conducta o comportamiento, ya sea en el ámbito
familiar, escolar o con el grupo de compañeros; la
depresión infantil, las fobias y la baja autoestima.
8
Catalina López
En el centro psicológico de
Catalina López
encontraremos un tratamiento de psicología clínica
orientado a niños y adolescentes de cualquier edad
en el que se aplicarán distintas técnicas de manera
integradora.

################

Exercise directions -
Print each line, exactly as written, from the one that contains "en el que se" to the end of the data above, with both end lines included and nothing else.

Reply -
en el que se aplicarán distintas técnicas de manera
integradora.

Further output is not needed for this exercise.